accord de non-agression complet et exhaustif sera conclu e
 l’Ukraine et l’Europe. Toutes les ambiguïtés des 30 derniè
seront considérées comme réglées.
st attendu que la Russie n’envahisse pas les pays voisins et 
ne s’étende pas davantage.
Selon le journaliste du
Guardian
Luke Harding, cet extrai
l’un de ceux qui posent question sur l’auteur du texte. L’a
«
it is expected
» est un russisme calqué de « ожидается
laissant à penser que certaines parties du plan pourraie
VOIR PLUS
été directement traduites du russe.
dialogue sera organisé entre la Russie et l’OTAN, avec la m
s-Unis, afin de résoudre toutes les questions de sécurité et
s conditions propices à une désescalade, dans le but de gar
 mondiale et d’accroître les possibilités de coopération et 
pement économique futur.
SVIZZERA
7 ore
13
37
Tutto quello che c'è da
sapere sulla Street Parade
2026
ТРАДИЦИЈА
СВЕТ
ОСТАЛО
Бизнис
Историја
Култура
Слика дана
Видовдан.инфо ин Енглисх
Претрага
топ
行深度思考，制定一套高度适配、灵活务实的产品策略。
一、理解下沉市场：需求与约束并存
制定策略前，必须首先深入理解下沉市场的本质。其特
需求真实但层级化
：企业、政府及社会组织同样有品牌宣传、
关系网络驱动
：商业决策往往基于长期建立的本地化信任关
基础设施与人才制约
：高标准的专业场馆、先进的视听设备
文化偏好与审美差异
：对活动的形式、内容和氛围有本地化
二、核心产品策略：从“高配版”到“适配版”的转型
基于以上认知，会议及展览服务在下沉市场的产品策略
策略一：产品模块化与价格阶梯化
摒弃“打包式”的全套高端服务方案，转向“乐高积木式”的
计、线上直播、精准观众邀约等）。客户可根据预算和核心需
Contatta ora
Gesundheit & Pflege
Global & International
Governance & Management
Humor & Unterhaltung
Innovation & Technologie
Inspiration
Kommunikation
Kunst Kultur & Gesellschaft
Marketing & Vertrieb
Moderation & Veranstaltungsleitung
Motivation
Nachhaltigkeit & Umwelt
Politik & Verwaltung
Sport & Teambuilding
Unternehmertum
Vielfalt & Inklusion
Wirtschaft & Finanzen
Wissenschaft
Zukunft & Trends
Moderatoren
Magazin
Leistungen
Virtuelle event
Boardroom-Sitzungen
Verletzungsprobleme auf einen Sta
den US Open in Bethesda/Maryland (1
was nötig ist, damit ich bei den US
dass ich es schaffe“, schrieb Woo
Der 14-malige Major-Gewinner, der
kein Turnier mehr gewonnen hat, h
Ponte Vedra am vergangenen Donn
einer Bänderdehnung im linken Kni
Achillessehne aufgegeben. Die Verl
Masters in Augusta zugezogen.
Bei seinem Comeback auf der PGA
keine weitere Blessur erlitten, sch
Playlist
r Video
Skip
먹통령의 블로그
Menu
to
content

# # # #

== Exercise description ==
Can you swap "Wissenschaft" for "Forschung" in all of the items above and give them back with nothing else changed?

== The answer ==
accord de non-agression complet et exhaustif sera conclu e
 l’Ukraine et l’Europe. Toutes les ambiguïtés des 30 derniè
seront considérées comme réglées.
st attendu que la Russie n’envahisse pas les pays voisins et 
ne s’étende pas davantage.
Selon le journaliste du
Guardian
Luke Harding, cet extrai
l’un de ceux qui posent question sur l’auteur du texte. L’a
«
it is expected
» est un russisme calqué de « ожидается
laissant à penser que certaines parties du plan pourraie
VOIR PLUS
été directement traduites du russe.
dialogue sera organisé entre la Russie et l’OTAN, avec la m
s-Unis, afin de résoudre toutes les questions de sécurité et
s conditions propices à une désescalade, dans le but de gar
 mondiale et d’accroître les possibilités de coopération et 
pement économique futur.
SVIZZERA
7 ore
13
37
Tutto quello che c'è da
sapere sulla Street Parade
2026
ТРАДИЦИЈА
СВЕТ
ОСТАЛО
Бизнис
Историја
Култура
Слика дана
Видовдан.инфо ин Енглисх
Претрага
топ
行深度思考，制定一套高度适配、灵活务实的产品策略。
一、理解下沉市场：需求与约束并存
制定策略前，必须首先深入理解下沉市场的本质。其特
需求真实但层级化
：企业、政府及社会组织同样有品牌宣传、
关系网络驱动
：商业决策往往基于长期建立的本地化信任关
基础设施与人才制约
：高标准的专业场馆、先进的视听设备
文化偏好与审美差异
：对活动的形式、内容和氛围有本地化
二、核心产品策略：从“高配版”到“适配版”的转型
基于以上认知，会议及展览服务在下沉市场的产品策略
策略一：产品模块化与价格阶梯化
摒弃“打包式”的全套高端服务方案，转向“乐高积木式”的
计、线上直播、精准观众邀约等）。客户可根据预算和核心需
Contatta ora
Gesundheit & Pflege
Global & International
Governance & Management
Humor & Unterhaltung
Innovation & Technologie
Inspiration
Kommunikation
Kunst Kultur & Gesellschaft
Marketing & Vertrieb
Moderation & Veranstaltungsleitung
Motivation
Nachhaltigkeit & Umwelt
Politik & Verwaltung
Sport & Teambuilding
Unternehmertum
Vielfalt & Inklusion
Wirtschaft & Finanzen
Forschung
Zukunft & Trends
Moderatoren
Magazin
Leistungen
Virtuelle event
Boardroom-Sitzungen
Verletzungsprobleme auf einen Sta
den US Open in Bethesda/Maryland (1
was nötig ist, damit ich bei den US
dass ich es schaffe“, schrieb Woo
Der 14-malige Major-Gewinner, der
kein Turnier mehr gewonnen hat, h
Ponte Vedra am vergangenen Donn
einer Bänderdehnung im linken Kni
Achillessehne aufgegeben. Die Verl
Masters in Augusta zugezogen.
Bei seinem Comeback auf der PGA
keine weitere Blessur erlitten, sch
Playlist
r Video
Skip
먹통령의 블로그
Menu
to
content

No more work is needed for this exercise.